Leaving out the pictures, copy each record below exactly.

'''

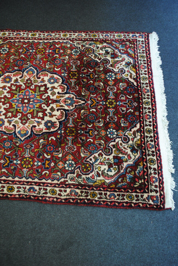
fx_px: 222
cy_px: 133
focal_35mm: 30
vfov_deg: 61.9
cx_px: 89
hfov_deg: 43.7
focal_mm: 20
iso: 720
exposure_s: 1/30
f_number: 3.8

'''

### Result of the task:
fx_px: 222
cy_px: 133
focal_35mm: 30
vfov_deg: 61.9
cx_px: 89
hfov_deg: 43.7
focal_mm: 20
iso: 720
exposure_s: 1/30
f_number: 3.8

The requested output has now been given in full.